Exercise: Below are the records; copy out every line that holds the word "casing".

──────── Records supplied

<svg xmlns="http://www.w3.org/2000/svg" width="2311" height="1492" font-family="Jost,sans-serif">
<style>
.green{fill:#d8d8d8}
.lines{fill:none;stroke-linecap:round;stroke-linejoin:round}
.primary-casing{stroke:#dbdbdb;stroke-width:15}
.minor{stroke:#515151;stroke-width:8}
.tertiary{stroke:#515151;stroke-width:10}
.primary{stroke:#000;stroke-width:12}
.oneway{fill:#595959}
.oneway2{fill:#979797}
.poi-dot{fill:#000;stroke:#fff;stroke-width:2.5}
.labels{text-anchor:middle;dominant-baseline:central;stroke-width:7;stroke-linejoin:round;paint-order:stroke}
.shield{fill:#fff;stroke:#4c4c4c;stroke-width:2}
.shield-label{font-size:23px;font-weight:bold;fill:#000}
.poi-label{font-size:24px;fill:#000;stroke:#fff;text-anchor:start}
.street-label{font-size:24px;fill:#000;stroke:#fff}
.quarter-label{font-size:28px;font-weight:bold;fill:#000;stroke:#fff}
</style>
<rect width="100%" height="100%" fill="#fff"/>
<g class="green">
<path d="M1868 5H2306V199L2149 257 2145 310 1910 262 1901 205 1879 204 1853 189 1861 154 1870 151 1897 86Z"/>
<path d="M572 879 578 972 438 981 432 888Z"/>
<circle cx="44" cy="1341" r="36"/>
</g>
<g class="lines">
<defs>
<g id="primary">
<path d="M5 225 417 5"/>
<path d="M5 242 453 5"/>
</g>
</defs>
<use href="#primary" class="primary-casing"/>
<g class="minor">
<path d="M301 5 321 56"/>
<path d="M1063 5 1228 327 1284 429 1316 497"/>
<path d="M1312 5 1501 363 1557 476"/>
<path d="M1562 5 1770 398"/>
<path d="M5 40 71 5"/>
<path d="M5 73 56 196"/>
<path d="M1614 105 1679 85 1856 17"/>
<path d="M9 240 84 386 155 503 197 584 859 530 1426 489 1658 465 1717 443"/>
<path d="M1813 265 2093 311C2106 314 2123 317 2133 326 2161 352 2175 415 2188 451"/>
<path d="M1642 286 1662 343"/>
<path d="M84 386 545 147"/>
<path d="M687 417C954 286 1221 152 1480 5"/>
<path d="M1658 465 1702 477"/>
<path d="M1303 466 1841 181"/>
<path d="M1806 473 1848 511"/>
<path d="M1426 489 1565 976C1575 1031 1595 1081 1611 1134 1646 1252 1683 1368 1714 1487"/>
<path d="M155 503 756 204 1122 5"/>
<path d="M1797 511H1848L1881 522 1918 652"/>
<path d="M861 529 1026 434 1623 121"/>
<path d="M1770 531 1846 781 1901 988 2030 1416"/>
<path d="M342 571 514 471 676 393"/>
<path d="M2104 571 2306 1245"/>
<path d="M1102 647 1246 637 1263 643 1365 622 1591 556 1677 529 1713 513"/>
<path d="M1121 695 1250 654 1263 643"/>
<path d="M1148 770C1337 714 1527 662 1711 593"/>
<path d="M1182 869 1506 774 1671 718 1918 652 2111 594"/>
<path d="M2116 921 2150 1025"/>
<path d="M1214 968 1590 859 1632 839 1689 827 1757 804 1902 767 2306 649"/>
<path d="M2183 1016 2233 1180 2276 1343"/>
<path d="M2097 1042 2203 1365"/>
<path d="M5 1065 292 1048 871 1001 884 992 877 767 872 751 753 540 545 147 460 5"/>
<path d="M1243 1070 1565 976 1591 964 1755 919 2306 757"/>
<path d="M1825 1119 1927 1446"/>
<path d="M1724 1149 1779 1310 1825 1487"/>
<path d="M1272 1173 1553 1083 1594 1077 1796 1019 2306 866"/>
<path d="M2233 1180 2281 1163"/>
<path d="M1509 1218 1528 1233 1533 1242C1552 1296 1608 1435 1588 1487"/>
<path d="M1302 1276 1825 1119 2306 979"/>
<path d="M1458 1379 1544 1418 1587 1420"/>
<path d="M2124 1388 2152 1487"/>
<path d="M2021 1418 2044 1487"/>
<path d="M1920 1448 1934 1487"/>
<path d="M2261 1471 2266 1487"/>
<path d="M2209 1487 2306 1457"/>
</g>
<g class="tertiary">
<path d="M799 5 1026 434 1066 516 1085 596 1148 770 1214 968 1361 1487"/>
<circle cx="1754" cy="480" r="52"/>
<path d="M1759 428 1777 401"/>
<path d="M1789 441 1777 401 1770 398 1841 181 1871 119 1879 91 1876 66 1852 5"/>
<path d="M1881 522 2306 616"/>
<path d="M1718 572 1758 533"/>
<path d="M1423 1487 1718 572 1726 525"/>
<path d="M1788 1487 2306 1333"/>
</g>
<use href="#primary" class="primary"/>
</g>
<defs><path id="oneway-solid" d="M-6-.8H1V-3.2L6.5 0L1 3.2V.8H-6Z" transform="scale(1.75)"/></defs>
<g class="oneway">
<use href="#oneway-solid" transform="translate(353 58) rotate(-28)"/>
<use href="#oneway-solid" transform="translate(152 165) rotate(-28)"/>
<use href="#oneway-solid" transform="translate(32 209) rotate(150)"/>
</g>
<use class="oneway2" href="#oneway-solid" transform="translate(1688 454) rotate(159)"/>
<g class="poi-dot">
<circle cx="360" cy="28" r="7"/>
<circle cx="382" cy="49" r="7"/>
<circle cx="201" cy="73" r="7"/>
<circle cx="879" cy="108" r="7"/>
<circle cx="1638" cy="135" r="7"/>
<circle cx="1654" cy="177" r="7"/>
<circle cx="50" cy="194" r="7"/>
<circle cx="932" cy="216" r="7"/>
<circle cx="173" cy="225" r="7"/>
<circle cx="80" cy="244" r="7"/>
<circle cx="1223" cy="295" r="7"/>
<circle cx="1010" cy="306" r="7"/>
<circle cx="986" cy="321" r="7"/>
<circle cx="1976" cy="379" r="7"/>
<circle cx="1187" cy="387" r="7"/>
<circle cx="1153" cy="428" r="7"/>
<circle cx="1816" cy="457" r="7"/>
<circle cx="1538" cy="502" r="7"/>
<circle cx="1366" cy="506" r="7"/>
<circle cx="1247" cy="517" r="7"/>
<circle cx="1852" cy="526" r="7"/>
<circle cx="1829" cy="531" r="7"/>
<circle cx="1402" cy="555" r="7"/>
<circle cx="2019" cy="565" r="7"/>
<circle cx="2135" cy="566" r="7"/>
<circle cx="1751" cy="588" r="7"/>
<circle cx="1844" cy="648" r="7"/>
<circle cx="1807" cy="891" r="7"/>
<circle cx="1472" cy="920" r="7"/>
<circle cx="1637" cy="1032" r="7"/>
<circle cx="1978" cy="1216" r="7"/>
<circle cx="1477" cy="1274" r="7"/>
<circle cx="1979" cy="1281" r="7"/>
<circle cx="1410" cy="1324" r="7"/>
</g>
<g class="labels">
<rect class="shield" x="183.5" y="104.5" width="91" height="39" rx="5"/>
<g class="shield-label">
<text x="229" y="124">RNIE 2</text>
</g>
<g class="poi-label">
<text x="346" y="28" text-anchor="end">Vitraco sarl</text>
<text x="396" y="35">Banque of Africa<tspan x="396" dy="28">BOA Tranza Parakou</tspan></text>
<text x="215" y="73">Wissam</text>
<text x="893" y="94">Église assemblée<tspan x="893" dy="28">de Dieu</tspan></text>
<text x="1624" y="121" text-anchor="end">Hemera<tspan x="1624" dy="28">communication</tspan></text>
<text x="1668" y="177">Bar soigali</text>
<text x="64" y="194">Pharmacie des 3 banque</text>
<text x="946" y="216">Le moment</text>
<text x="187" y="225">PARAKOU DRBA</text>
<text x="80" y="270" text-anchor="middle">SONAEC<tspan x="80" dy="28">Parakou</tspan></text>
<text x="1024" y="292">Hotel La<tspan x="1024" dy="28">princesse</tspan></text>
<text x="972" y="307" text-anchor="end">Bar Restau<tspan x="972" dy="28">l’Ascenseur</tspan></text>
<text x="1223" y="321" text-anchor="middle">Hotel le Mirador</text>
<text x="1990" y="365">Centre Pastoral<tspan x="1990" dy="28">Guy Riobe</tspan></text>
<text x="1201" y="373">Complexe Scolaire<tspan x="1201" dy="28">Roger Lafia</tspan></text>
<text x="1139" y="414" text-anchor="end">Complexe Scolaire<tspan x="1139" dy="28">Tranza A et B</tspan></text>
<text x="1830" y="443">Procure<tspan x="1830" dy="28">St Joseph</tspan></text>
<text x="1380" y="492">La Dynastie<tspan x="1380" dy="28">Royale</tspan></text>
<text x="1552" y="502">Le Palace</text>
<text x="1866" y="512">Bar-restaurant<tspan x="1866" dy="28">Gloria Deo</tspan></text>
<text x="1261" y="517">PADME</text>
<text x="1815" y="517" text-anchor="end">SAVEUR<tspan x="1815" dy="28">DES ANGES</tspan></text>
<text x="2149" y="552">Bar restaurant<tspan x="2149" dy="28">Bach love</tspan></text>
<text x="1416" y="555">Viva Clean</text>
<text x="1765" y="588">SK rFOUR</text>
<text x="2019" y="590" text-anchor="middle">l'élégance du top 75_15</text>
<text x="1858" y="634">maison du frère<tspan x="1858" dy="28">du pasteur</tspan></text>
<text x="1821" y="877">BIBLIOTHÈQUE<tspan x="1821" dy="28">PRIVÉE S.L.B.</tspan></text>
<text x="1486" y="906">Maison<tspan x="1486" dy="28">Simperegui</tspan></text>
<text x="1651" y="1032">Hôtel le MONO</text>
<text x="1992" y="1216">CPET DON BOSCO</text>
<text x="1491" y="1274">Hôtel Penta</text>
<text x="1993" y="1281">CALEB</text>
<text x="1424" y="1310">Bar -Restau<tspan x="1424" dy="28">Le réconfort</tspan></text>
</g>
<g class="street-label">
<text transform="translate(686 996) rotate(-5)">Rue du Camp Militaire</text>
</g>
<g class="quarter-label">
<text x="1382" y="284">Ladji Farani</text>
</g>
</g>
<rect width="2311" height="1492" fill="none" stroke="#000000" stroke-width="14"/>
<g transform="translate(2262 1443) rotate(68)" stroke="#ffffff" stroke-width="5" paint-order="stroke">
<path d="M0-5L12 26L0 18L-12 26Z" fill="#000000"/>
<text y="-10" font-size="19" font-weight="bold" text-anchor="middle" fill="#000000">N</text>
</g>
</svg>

────────────────

Result of the exercise:
.primary-casing{stroke:#dbdbdb;stroke-width:15}
<use href="#primary" class="primary-casing"/>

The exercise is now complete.